From her position stretched out on the backseat, Pina turns to face forward. The buckle on her safety belt digs into her but she tells herself to put up with it. She wraps a blanket around her and feels better, but now she doesn't see the landscape as it whooshes by so the road is pretty dull. She changes position again, now in a grump. Then she raises her feet and presses her toenails to the window. It's cold. When she takes them away the mark is left on the condensation. It's like leaving footprints without having to go anywhere. When they disappear, you just put your foot back. When it gets too cold, you put your foot back under the blanket. It's like her mom, who comes and goes, and then, just when Pina thinks she's not going to remember her anymore, comes back. She spent a lot of time this weekend thinking about that. Because of the fight, of course, but also because of the floor all around the pool. It was made of clay paving stones. When the soaking-wet kids ran past they left their footprints there, and then, gradually, the footprints disappeared and it was as if they'd never been there. Pina thinks that the boy who scratched her hand the night before isn't as bad as the other boys. The other boys from Planet Earth.
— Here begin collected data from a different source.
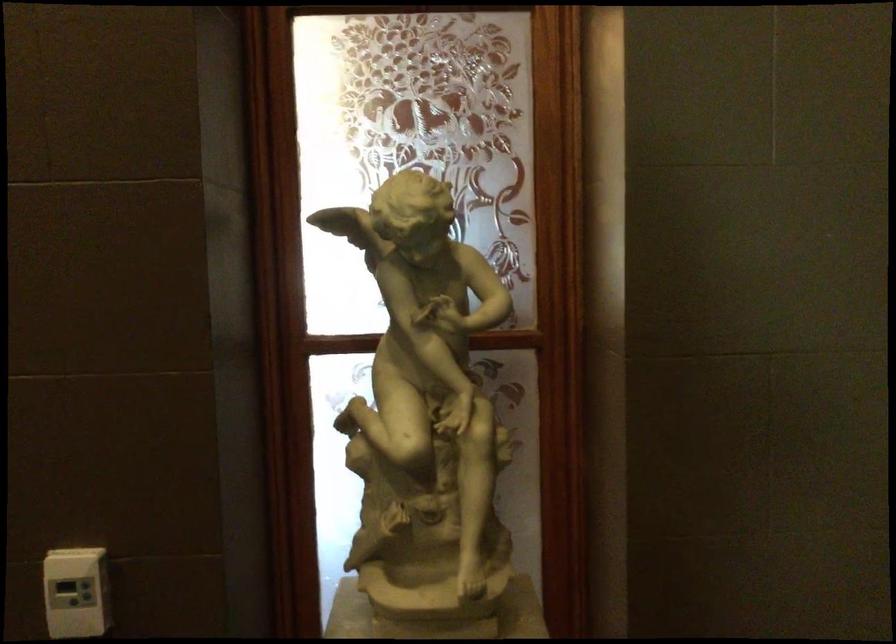
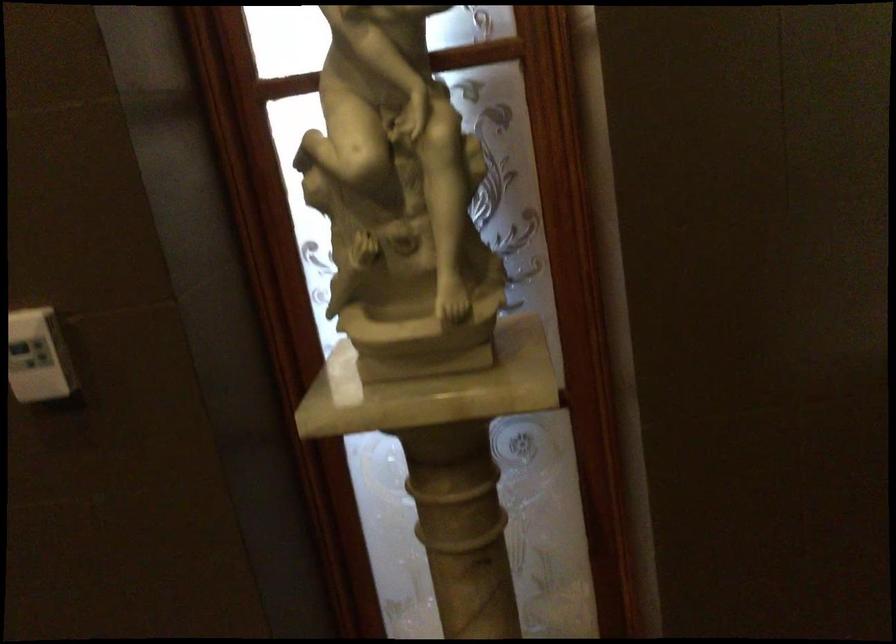
Question: The first image is from the beginning of the video and the second image is from the end. How did the camera likely rotate when shooting the video?

Choices:
 (A) Left
 (B) Right
 (C) Up
 (D) Down

Answer: (D)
She sleeps for a while, and when she wakes up the sun is coming up. They're parked up by the side of a tollgate. Pina sits up and looks out the window. Her mom is buying a cup of coffee and her dad must be in the bathroom because she can't see him. She puts her mouth up against the window the way her mom hates. When she sees her, Chela points to her polystyrene cup, which is her sign for, ‘You want one?' Pina shakes her head. Chela shrugs her shoulders twice, which is her sign for, ‘Your loss'. Pina counts the things around her. There are five people at the food stand: two of them are vendors and they're wearing aprons and puffy, layered skirts. There are four cars at the tollgate: one of them is a truck and another has bicycles tied to the roof. There are three dogs loitering around the stand. There is one dad coming out of the bathroom. Chela points at her cup, now facing Beto, and he shakes his head. Chela gives another two shrugs. Pina thinks, ‘Coffee strike.' There is one dad, one girl, and one camper waiting for one mom who's chatting with the two vendors.

*

They set off again. It's light now and they're getting close to the dip in the road that Pina always dreads, but at the same time craves to see; from up there you can see the layer of scum you're heading into. Mexico City sits waiting under the scum. Mexico City lives under the scum. Sometimes a few towers or roofs might poke out from beneath it, but in general, in the first hours of the morning, the scum is sealed: like something you could bounce up and down on. But it does let you in. The scum swallows you and makes sure you forget all about it. This is its chief characteristic: as soon as you enter the scum, you stop seeing it. Pina knows this, and yet she struggles to believe it every time she's there on that slope, looking down on it; at how thick, how gray, and blue, and brown it is, and semi-solid, like a dirty meringue. She just can't believe she'll forget about it. And she tries to keep it in sight for as long as possible, but the scum always disappears eventually. Only once or twice, around mid-morning in the schoolyard, has she thought she could make it out above her, high, high above the school, blurring the outlines of the taller buildings. Pina greets it quietly: ‘Hello, scum.' According to Theo, Mexico City kids have that scum in their lungs, and they pollute the places they visit just by exhaling.